Fourth Doctor 7.2 – The Crowmarsh Experiment


Whoops! This has a MAJOR spoiler to a past story, Death Match (thanks, Tardis Wikia), but I’m trying to listen to releases as they come out so my backlog doesn’t keep ballooning.

I picked a good one to jump in on— fortuitously, since I accidentally skipped the first audio in FDA Series 7.

It’s an absolutely classic SF trope, played to perfection by Louise Jameson. Leela wakes up to find she’s a perfectly normal human scientist living in 1978, and her life with the Doctor and the Sevateem was just a very elaborate dream. Some of the people she met in that “dream” are here, too, but they turn out to be her colleagues, Wizard of Oz style. Her life is on the line, literally and metaphorically. But which life?

Have a trailer.

Can’t say any more than that without too many spoilers. Tom Baker has fun playing not-quite-the-Doctor (?) and stepping back into a supporting role for Louise. They’ve come a long way since the days when he would’ve preferred a “talking cabbage.” Some old friends (yep, that’s Dan Starkey) drop in as well. For extra emotional oomph, an old flame of Leela’s turns up for some powerful and moving scenes. The Doctor isn’t entirely absent from the story, of course. But what he’s up to is just as mysterious as how Leela ended up in this situation.

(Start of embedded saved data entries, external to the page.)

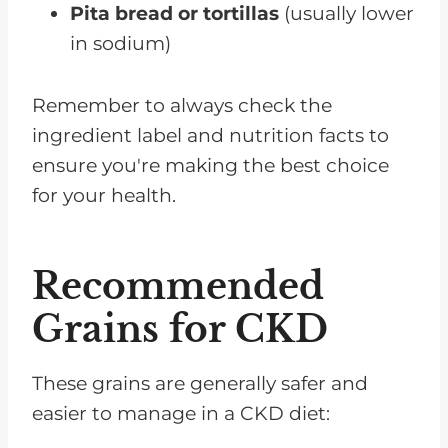
Pita bread or tortillas
(usually lower
in sodium)
Remember to always check the
ingredient label and nutrition facts to
ensure you're making the best choice
for your health.
Recommended
Grains for CKD
These grains are generally safer and
easier to manage in a CKD diet:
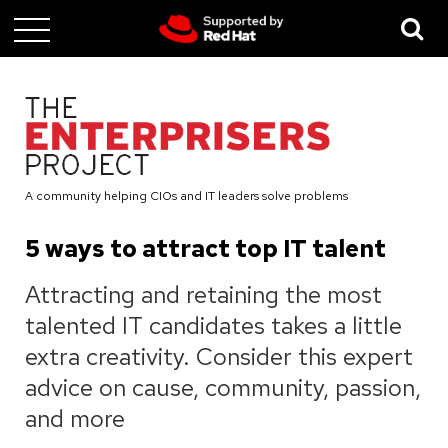
Skip
to
main
content
A community helping CIOs and IT leaders solve problems
5 ways to attract top IT talent
Attracting and retaining the most
talented IT candidates takes a little
extra creativity. Consider this expert
advice on cause, community, passion,
and more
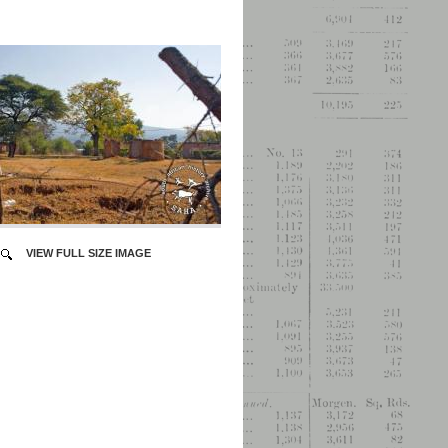
VIEW FULL SIZE IMAGE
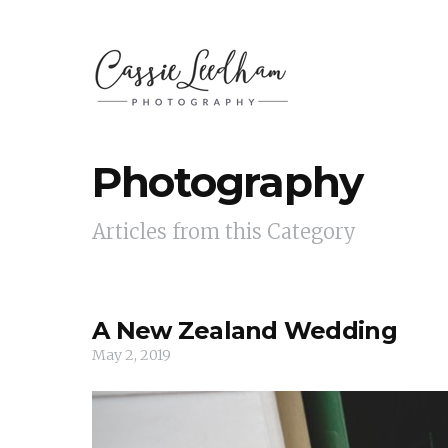
Photography
Articles from this Category
A New Zealand Wedding
May 2, 2019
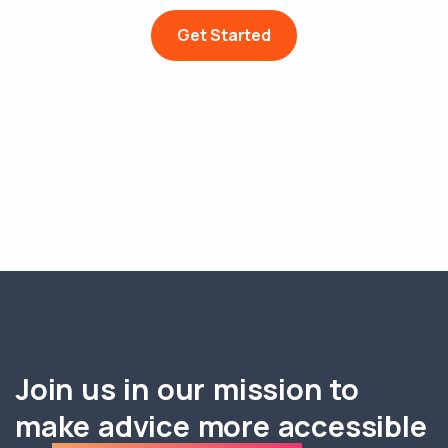
Get Started
Join us in our mission to
make advice more accessible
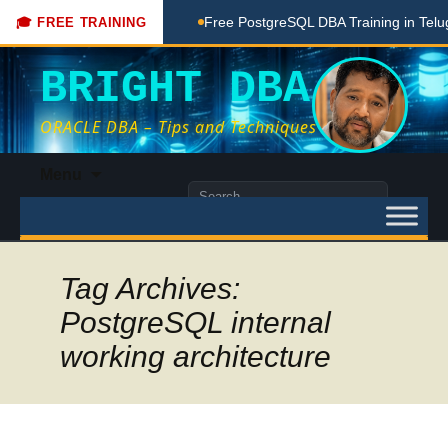
hing Done Here
Free PostgreSQL DBA Training in Telugu for
🎓 FREE TRAINING
BRIGHT DBA
ORACLE DBA – Tips and Techniques
Skip
Menu
to
Search
content
for:
Tag Archives:
PostgreSQL internal
working architecture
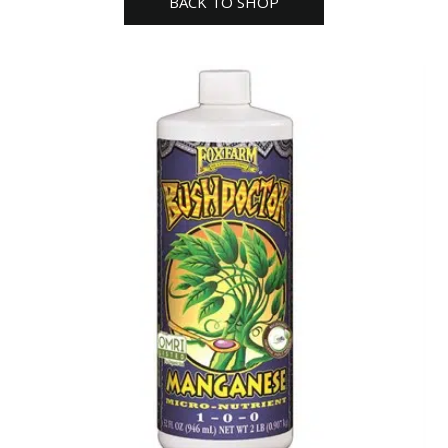
BACK TO SHOP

Doctor: It may not be the Savoy, but I think we’ve made it rather cosy.
Leela: Why is this happening?
Doctor: I’m sorry?
Leela: The only reason why I have not fought my way past you and escaped from this place is that this might still be a part of some plan. 

Although I foresaw the general plot arc from the start, I was enthralled throughout thanks to excellent actors and a character-driven script. Since we know this is not Leela’s real life, the fun is in seeing how she reacts to this virtual reality and how she escapes. Also, like Leela, we don’t know how she came to be in London, 1978.

Which is incidentally the year Leela left the series and the year the author was born, according to the extras. Cute.

Spoilerific Comments

I’m just sorry I didn’t hear the stories with Marshall in the correct order. He’s a  great foil for Leela, and I look forward to meeting the real character someday.

And of course, the Doctor may not be around much, but he saves her by being terribly clever. As so often. But Leela also knows when he’s pretending to be clever. It was a nice bit of foreshadowing when she calls him on his BS at the beginning of the adventure.

I was surprised that Leela never lashed out at everyone promising her that she was safe, that they would take care of her. I suppose it would’ve been too pat to have her love of adventure and danger turn out to be the reason she breaks free.

The real resolution was more subtle: a small part of her still wished to be in the dream even when she knew it wasn’t real. That’s a lovely character beat. It’s tricky to give such a strong female character a chink in her armour without it undermining her. I’m glad the dilemma came down to her real, well-established emotional ties to Marshall rather than her suddenly having an attack of wanting kids. Instead, the children don’t seem to affect her much, except to make her angry because she can tell she’s being manipulated.

It’s fun to see how the computer keeps trying this way and that way to wear her down and discover what it is she desires so much that she’ll be willing to submit. One can tell it’s happening, and even so, one sees why Leela would succumb (or pretend to succumb, which I thought she was doing, or decide she doesn’t care if it’s real because she wants the reality it’s giving her).

Alas, Big Finish almost never lets the Doctor and friends have a clean victory. So Jennifer dies. I wish Leela had asked the Doctor to deliver that message to her daughter.

One minor point I’m a little puzaled about: if the virtual reality is built from the memories of space travelers, who would provide a memory based in London, 1978? The Doctor’s explanation wasn’t convincing. Story-wise, of course, it’s more convincing to us that the the virtual reality world is grounded in our real world— sort of, since a lot of listeners nowadays don’t remember 1978!